Correct. But I'd have a hard time saying 1.5 is a scalp! Id go lower than that. At least 1 inch. And let all New growth be green.

The lower you maintain, the less you need go below maintenance.


----------



## TheTurfTamer (Aug 8, 2018)

A proper scalp will show dirt in some places and will expose and cut the runners. Anything else is just cutting short. Here is a close up of my Bermuda ( scalped ).


----------



## LAlawn (Mar 20, 2019)

TheTurfTamer said:


> A proper scalp will show dirt in some places and will expose and cut the runners. Anything else is just cutting short. Here is a close up of my Bermuda ( scalped ).


What height is that and long did it take to thicken up again?


----------



## LAlawn (Mar 20, 2019)

I've been finding some stuff online that says scalp in stages, like half an inch shorter every week. Is that better than just doing it all the first time?


----------



## TheTurfTamer (Aug 8, 2018)

LAlawn said:


> I've been finding some stuff online that says scalp in stages, like half an inch shorter every week. Is that better than just doing it all the first time?


Cut it down in stages 1/2 inch at a time, I just recommend doing it the same day. Usually scalping is done in March. Are you trying to level the lawn or just reset you HOC?


----------



## Tmank87 (Feb 13, 2019)

Not to hijack, but I have same line of questioning. I'm looking to reset, but also have Zoysia.

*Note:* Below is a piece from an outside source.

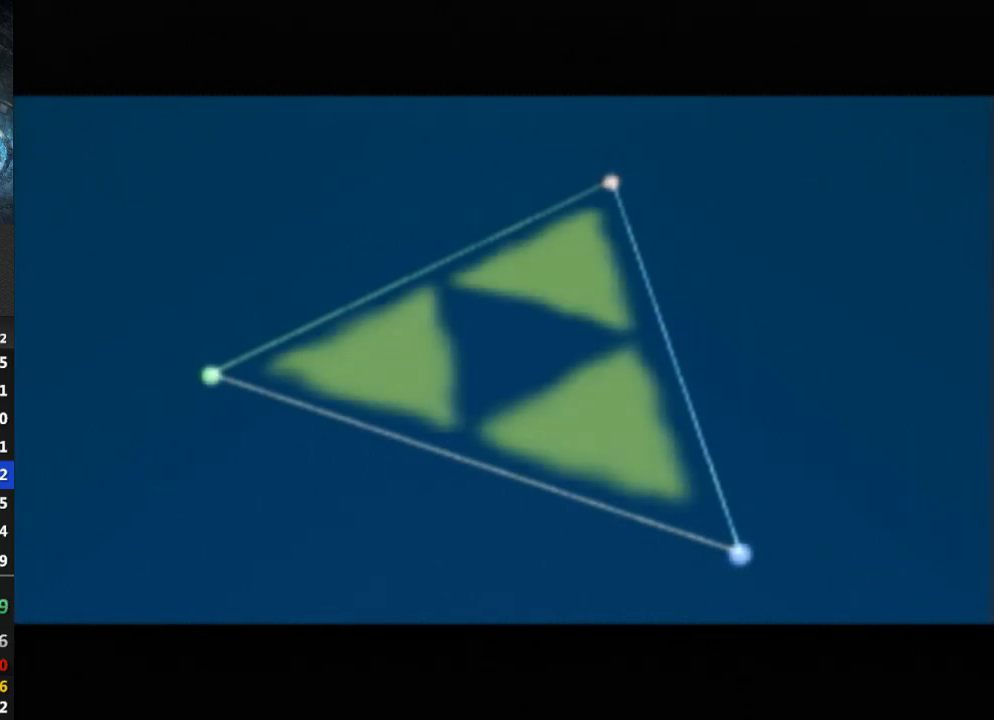
{"buttons": [], "left_stick": "center", "right_stick": "center", "events": [[33, "B", "down"], [100, "B", "up"], [167, "B", "down"], [233, "B", "up"], [233, "L1", "down"], [267, "L1", "up"], [300, "B", "down"], [367, "B", "up"], [400, "B", "down"], [433, "B", "up"]]}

I maintain about 2" now, will maintain lower once a bit more leveled. Was wondering how low to go to reset as I dont want to wait 4 weeks for the Zoysia to recover.


----------



## Redtwin (Feb 9, 2019)

In my Tifway 419, I treat a mid-season reset of the HOC like pulling a band-aid off. Just do it and get it over with. Like @TheTurfTamer said, you can do it in small 1/2" increments to not destroy your equipment but get it done in the same day. I would also go down to about half of what you plan to maintain. So if you plan to maintain an inch, hit it at 1/2 inch. If you plan on maintaining 1.5 inches, knock it down to 3/4", and so forth. I'm talking HOC resets, not early season scalps. An early season scalp should go all the way down to dirt if possible.
I think where you see stuff on the internet regarding bringing the HOC down slowly is referring to cool season grasses that don't grow in the same manner as bermuda. Once I start seeing brown on my maintenance cuts, I will do a reset (unless it's towards the end of the season). Hopefully I won't see too much of that this year since I'm starting a PGR program.


----------



## LAlawn (Mar 20, 2019)

TheTurfTamer said:


> LAlawn said:
> 
> 
> > I've been finding some stuff online that says scalp in stages, like half an inch shorter every week. Is that better than just doing it all the first time?
> ...


Just resetting the HOC


----------



## LAlawn (Mar 20, 2019)

Redtwin said:


> In my Tifway 419, I treat a mid-season reset of the HOC like pulling a band-aid off. Just do it and get it over with. Like @TheTurfTamer said, you can do it in small 1/2" increments to not destroy your equipment but get it done in the same day. I would also go down to about half of what you plan to maintain. So if you plan to maintain an inch, hit it at 1/2 inch. If you plan on maintaining 1.5 inches, knock it down to 3/4", and so forth. I'm talking HOC resets, not early season scalps. An early season scalp should go all the way down to dirt if possible.
> I think where you see stuff on the internet regarding bringing the HOC down slowly is referring to cool season grasses that don't grow in the same manner as bermuda. Once I start seeing brown on my maintenance cuts, I will do a reset (unless it's towards the end of the season). Hopefully I won't see too much of that this year since I'm starting a PGR program.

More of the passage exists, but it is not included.